Il Consiglio di Stato ha respinto il ricorso presentato da Apple contro la sentenza del TAR del Lazio che aveva già confermato la vessatorietà di alcune clausole presenti nei contratti del servizio iCloud. La decisione mette un punto fermo sulla vicenda, nata dopo un’indagine dell’Antitrust, che aveva rilevato uno squilibrio nei diritti contrattuali tra Apple e i consumatori.
Le clausole contestate
L’Autorità Garante della Concorrenza e del Mercato (AGCM) aveva ritenuto che alcune clausole del contratto di iCloud creassero uno squilibrio ingiusto a danno dei consumatori. In particolare, le clausole contestate riguardavano:
- Il diritto di Apple di modificare unilateralmente le condizioni contrattuali del servizio iCloud.
- Le limitazioni di responsabilità e le esclusioni di garanzia contrattuali imposte dall’azienda.
- Il servizio di backup di iCloud, che presentava condizioni potenzialmente svantaggiose per gli utenti.
Il TAR del Lazio, nel novembre 2022, aveva respinto il ricorso di Apple, confermando le contestazioni dell’Antitrust. La società di Cupertino ha quindi presentato un nuovo ricorso al Consiglio di Stato, che però ha confermato la decisione di primo grado.
Il verdetto del Consiglio di Stato
Secondo i giudici di Palazzo Spada, Apple non ha fornito prove sufficienti per dimostrare che le clausole contestate fossero eque e bilanciate, né nel caso di servizio gratuito né per quello a pagamento.
Nella sentenza si legge che esiste un “marcato squilibrio in termini di prerogative negoziali tra le parti”, con il consumatore costretto ad accettare condizioni imposte unilateralmente dall’azienda, senza possibilità di negoziazione o di garanzia sui propri dati e sui propri diritti.
Apple ha provato a difendersi sostenendo che l’Antitrust, con il suo provvedimento, avrebbe modificato ingiustificatamente la struttura economica del contratto iCloud, imponendo obblighi onerosi per l’azienda. Tuttavia, per il Consiglio di Stato, l’AGCM si è limitata ad applicare il Codice del Consumo, senza interferire con la libertà contrattuale di Apple.
Il confronto con Dropbox: perché due pesi e due misure?
Un ulteriore punto sollevato da Apple nel suo ricorso riguardava una presunta disparità di trattamento rispetto a Dropbox, altro servizio di cloud storage.

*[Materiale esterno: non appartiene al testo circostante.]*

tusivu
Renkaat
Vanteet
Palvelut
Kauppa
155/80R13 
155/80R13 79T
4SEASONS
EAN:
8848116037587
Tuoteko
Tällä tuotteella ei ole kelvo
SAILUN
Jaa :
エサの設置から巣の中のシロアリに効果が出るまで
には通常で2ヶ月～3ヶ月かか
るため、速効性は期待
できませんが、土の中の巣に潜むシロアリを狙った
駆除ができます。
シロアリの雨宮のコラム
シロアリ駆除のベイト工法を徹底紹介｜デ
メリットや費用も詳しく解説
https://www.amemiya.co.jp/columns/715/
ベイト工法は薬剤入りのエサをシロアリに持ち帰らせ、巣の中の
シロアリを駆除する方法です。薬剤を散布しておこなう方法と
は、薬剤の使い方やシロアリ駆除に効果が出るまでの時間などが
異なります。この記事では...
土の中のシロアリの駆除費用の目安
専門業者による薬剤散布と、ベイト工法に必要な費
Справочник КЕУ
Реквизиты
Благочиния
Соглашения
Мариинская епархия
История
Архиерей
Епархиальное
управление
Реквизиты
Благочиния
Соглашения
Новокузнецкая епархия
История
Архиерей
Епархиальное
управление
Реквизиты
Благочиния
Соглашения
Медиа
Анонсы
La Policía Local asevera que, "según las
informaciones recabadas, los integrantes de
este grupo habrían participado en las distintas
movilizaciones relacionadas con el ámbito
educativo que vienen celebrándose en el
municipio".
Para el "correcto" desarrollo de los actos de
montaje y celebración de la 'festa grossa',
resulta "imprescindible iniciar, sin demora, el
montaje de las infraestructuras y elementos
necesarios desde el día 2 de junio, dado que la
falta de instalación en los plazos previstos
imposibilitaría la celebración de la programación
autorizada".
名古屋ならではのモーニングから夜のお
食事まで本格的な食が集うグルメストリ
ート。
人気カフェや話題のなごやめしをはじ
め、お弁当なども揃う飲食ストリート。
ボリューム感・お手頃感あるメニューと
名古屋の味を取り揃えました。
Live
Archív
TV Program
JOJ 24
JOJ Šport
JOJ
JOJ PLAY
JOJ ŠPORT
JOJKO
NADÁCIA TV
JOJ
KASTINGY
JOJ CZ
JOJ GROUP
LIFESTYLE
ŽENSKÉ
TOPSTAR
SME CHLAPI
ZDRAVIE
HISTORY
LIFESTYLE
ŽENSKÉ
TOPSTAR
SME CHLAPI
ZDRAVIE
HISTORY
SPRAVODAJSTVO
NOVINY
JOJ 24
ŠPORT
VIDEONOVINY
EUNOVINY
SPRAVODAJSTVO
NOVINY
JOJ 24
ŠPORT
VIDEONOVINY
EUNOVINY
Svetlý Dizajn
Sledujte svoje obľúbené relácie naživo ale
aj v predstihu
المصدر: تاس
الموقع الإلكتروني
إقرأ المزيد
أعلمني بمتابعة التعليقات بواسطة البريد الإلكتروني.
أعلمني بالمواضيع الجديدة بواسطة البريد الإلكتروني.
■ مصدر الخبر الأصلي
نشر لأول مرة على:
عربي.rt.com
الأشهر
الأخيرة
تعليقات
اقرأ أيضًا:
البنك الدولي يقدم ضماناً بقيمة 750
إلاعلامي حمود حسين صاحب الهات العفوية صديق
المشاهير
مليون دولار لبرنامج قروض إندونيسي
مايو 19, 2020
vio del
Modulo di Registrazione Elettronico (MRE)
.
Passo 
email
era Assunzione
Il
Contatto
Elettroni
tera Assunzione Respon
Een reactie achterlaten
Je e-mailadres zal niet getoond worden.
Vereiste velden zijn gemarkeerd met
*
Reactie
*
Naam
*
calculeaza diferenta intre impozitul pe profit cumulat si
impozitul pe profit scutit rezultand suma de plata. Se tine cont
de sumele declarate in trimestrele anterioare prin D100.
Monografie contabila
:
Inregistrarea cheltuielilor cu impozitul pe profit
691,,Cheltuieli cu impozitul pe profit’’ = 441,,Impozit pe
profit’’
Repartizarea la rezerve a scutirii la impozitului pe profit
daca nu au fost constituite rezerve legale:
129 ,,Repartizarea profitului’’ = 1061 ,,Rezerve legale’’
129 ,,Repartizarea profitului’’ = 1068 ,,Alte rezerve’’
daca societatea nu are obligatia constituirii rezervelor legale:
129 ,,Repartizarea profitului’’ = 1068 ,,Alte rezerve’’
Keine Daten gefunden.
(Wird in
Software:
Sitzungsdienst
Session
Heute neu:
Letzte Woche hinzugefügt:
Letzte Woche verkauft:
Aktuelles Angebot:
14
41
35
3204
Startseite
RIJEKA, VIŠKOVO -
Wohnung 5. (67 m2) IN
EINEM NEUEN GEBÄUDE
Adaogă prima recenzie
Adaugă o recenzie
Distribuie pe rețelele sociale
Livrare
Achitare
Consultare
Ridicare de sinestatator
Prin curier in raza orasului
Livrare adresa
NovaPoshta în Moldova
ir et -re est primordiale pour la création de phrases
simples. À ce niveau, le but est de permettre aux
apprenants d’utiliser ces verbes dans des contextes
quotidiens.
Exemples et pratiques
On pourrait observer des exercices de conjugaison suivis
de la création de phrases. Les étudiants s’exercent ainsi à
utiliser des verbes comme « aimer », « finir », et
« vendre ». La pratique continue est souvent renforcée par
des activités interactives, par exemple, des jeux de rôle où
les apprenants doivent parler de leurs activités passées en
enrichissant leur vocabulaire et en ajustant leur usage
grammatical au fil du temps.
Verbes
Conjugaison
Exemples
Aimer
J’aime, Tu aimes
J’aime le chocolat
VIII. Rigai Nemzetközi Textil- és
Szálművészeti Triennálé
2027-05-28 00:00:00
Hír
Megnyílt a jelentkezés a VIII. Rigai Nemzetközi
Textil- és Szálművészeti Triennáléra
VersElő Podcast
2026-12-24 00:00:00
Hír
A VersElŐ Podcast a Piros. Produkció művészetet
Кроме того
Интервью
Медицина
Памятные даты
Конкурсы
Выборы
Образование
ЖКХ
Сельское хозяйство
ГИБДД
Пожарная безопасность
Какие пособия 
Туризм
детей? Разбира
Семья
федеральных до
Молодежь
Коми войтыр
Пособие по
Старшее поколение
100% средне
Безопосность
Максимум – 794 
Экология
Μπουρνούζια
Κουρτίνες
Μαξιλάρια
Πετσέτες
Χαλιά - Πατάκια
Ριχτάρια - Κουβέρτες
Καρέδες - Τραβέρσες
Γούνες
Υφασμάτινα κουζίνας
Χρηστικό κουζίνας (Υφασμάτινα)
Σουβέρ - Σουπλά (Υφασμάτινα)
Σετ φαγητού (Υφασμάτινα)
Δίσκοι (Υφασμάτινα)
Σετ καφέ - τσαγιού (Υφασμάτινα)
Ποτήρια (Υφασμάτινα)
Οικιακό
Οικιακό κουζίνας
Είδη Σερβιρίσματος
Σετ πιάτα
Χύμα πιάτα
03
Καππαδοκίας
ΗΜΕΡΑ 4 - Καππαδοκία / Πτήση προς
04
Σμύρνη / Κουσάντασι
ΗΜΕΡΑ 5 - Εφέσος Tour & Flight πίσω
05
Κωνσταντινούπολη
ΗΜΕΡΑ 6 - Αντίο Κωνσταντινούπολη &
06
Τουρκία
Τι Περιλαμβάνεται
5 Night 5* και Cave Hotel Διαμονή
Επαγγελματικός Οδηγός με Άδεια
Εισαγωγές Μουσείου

Secondo l’azienda, le clausole contestate erano simili a quelle applicate da Dropbox, che però non aveva ricevuto lo stesso trattamento dall’Antitrust.
Il Consiglio di Stato, tuttavia, ha respinto questa obiezione, chiarendo che Dropbox aveva adottato modifiche migliorative durante il procedimento, rendendo le proprie clausole più chiare e trasparenti, a differenza di Apple, che avrebbe mantenuto termini vaghi e indefiniti.
Le conseguenze per Apple e i consumatori
Con questa sentenza, Apple dovrà ora modificare le clausole di iCloud per conformarsi alle normative italiane sul consumo. La decisione potrebbe avere ripercussioni anche su altri contratti e servizi digitali, ponendo maggiore attenzione alle tutele per i consumatori nei contratti di cloud storage e servizi digitali.
Resta ora da vedere come e quando Apple aggiornerà le condizioni contrattuali di iCloud e se la decisione avrà effetti anche a livello europeo, aprendo la strada a possibili interventi di altre autorità di regolamentazione.